TUGAS YANG DIKERJAKAN =>
1) Dalam teks "Dunia yang Dilipat", apa yang disebut sebagai salah satu hal yang mengubah tatanan sosial?
2) Berdasarkan teks "Dunia yang Dilipat", jelaskan mengapa spiritualitas dikatakan kini hanya sebatas ritual.

TEKS =>
*-*-*
Dunia yang Dilipat
Kita sudah melewati hari-hari dalam zaman milenium ketiga. Ketika semuanya terasa berubah. Teknologi, menjadi salah satu yang merubah tatanan sosial. Kita sekarang tidak berbicara lagi dengan manusia, tetapi berbicara dengan objek-objek. Spiritual kita sekarang hanya sebatas pada ritual-ritual, tanpa mendalami maknanya.
Orang-orang lebih suka pada ritual memberi hadiah, acara-acara lainnya tanpa mendalami makna spritualitas itu sendiri. Mereka justru mendalami makna dari ritual duniawi seperti sepak bola dan pertunjukan musik rock. Dunia bergerak semakin cepat, begitu pula manusia yang mendiaminya.
*-*-*
CUPLIKAN DATA =>
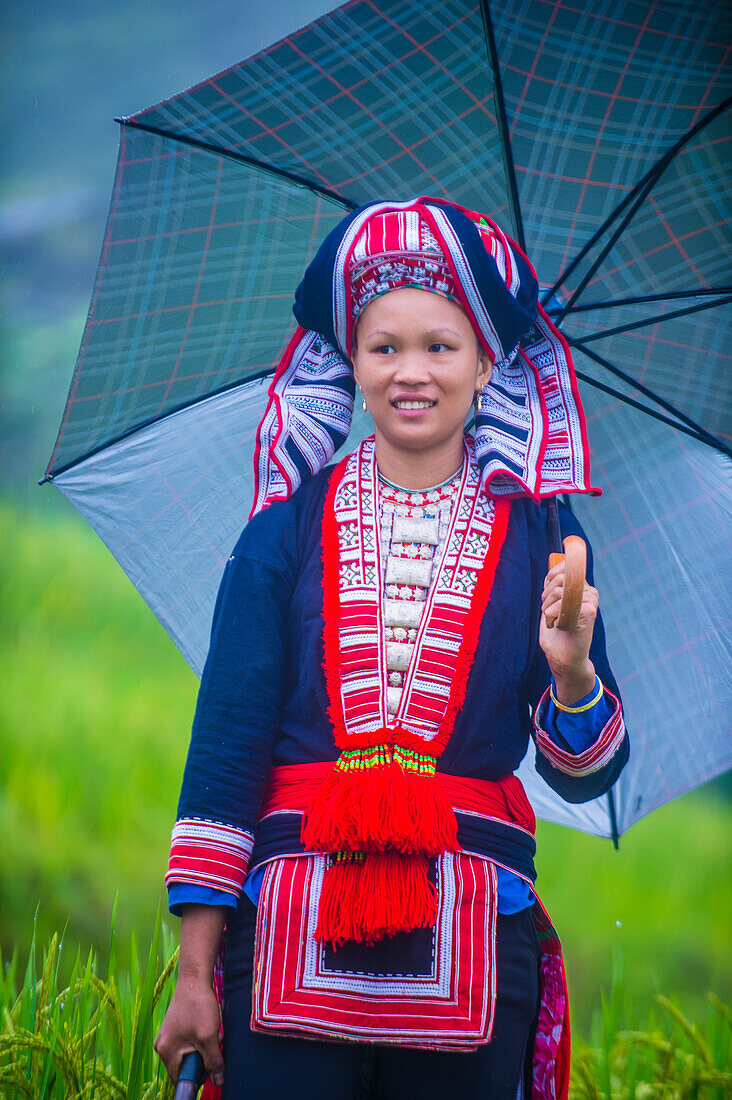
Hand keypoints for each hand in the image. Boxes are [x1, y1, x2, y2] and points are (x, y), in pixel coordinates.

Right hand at [154, 978, 223, 1087]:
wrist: (195, 978)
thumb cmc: (199, 1005)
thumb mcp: (209, 1037)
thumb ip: (213, 1062)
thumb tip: (219, 1082)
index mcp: (166, 1052)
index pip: (181, 1079)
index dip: (199, 1075)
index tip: (210, 1061)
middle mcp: (162, 1046)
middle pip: (186, 1066)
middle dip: (203, 1057)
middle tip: (212, 1040)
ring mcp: (167, 1037)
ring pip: (190, 1054)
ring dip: (204, 1046)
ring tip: (211, 1030)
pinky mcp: (174, 1030)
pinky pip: (189, 1044)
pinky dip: (201, 1038)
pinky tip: (207, 1025)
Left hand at [539, 558, 597, 703]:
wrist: (564, 658)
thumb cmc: (557, 634)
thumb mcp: (551, 605)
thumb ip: (553, 588)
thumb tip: (552, 571)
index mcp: (581, 588)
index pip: (565, 567)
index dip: (551, 575)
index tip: (545, 595)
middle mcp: (589, 592)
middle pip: (561, 577)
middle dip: (546, 594)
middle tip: (547, 612)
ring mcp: (591, 601)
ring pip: (559, 591)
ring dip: (547, 608)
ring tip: (552, 622)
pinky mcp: (590, 612)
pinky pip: (562, 604)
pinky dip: (552, 615)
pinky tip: (556, 625)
*-*-*
JAWABAN =>
1) Teknologi.

2) Orang-orang lebih menyukai ritual seperti memberi hadiah dan acara-acara lain tanpa mendalami makna spiritualitas itu sendiri. Mereka justru mendalami makna ritual duniawi, seperti sepak bola dan pertunjukan musik rock.